-- begin DATASET ENTRIES --

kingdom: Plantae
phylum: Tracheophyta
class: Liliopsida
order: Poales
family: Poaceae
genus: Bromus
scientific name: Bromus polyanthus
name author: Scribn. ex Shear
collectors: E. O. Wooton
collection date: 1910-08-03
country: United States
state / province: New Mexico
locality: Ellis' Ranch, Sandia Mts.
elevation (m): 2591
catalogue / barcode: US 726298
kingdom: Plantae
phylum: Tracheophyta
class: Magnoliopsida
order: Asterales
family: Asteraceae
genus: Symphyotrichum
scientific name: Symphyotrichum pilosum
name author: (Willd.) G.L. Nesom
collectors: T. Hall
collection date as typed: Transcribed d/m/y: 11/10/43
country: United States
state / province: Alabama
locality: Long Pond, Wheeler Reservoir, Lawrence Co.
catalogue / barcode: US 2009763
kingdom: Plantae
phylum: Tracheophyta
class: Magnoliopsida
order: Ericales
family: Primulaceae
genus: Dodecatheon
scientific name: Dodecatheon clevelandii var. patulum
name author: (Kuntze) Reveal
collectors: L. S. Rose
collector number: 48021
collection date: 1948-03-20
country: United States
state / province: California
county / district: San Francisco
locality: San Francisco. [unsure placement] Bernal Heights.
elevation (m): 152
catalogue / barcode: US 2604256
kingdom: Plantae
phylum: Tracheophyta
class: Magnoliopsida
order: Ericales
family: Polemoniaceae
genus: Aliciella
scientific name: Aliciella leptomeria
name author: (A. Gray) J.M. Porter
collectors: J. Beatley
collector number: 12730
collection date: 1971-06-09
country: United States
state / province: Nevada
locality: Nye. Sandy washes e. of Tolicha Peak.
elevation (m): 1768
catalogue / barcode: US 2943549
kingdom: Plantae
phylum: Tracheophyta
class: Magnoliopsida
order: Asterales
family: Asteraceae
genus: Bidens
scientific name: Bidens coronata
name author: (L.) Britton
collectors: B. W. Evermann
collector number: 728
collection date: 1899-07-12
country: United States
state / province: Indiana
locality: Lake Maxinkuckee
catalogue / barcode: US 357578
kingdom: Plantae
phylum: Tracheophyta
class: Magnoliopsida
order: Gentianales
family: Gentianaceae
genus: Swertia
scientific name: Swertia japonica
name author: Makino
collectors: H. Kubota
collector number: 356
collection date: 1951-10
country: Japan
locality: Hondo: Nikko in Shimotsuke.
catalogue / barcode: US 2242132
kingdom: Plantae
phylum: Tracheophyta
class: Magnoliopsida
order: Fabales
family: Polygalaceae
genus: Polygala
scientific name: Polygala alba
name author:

-- end DATASET ENTRIES --

*EXERCISE PROMPT:*
Rewrite every line of the entries above as a single numbered list, leaving out any blank lines.

*RESULT OF THIS EXERCISE:*
1. kingdom: Plantae
2. phylum: Tracheophyta
3. class: Liliopsida
4. order: Poales
5. family: Poaceae
6. genus: Bromus
7. scientific name: Bromus polyanthus
8. name author: Scribn. ex Shear
9. collectors: E. O. Wooton
10. collection date: 1910-08-03
11. country: United States
12. state / province: New Mexico
13. locality: Ellis' Ranch, Sandia Mts.
14. elevation (m): 2591
15. catalogue / barcode: US 726298
16. kingdom: Plantae
17. phylum: Tracheophyta
18. class: Magnoliopsida
19. order: Asterales
20. family: Asteraceae
21. genus: Symphyotrichum
22. scientific name: Symphyotrichum pilosum
23. name author: (Willd.) G.L. Nesom
24. collectors: T. Hall
25. collection date as typed: Transcribed d/m/y: 11/10/43
26. country: United States
27. state / province: Alabama
28. locality: Long Pond, Wheeler Reservoir, Lawrence Co.
29. catalogue / barcode: US 2009763
30. kingdom: Plantae
31. phylum: Tracheophyta
32. class: Magnoliopsida
33. order: Ericales
34. family: Primulaceae
35. genus: Dodecatheon
36. scientific name: Dodecatheon clevelandii var. patulum
37. name author: (Kuntze) Reveal
38. collectors: L. S. Rose
39. collector number: 48021
40. collection date: 1948-03-20
41. country: United States
42. state / province: California
43. county / district: San Francisco
44. locality: San Francisco. [unsure placement] Bernal Heights.
45. elevation (m): 152
46. catalogue / barcode: US 2604256
47. kingdom: Plantae
48. phylum: Tracheophyta
49. class: Magnoliopsida
50. order: Ericales
51. family: Polemoniaceae
52. genus: Aliciella
53. scientific name: Aliciella leptomeria
54. name author: (A. Gray) J.M. Porter
55. collectors: J. Beatley
56. collector number: 12730
57. collection date: 1971-06-09
58. country: United States
59. state / province: Nevada
60. locality: Nye. Sandy washes e. of Tolicha Peak.
61. elevation (m): 1768
62. catalogue / barcode: US 2943549
63. kingdom: Plantae
64. phylum: Tracheophyta
65. class: Magnoliopsida
66. order: Asterales
67. family: Asteraceae
68. genus: Bidens
69. scientific name: Bidens coronata
70. name author: (L.) Britton
71. collectors: B. W. Evermann
72. collector number: 728
73. collection date: 1899-07-12
74. country: United States
75. state / province: Indiana
76. locality: Lake Maxinkuckee
77. catalogue / barcode: US 357578
78. kingdom: Plantae
79. phylum: Tracheophyta
80. class: Magnoliopsida
81. order: Gentianales
82. family: Gentianaceae
83. genus: Swertia
84. scientific name: Swertia japonica
85. name author: Makino
86. collectors: H. Kubota
87. collector number: 356
88. collection date: 1951-10
89. country: Japan
90. locality: Hondo: Nikko in Shimotsuke.
91. catalogue / barcode: US 2242132
92. kingdom: Plantae
93. phylum: Tracheophyta
94. class: Magnoliopsida
95. order: Fabales
96. family: Polygalaceae
97. genus: Polygala
98. scientific name: Polygala alba
99. name author:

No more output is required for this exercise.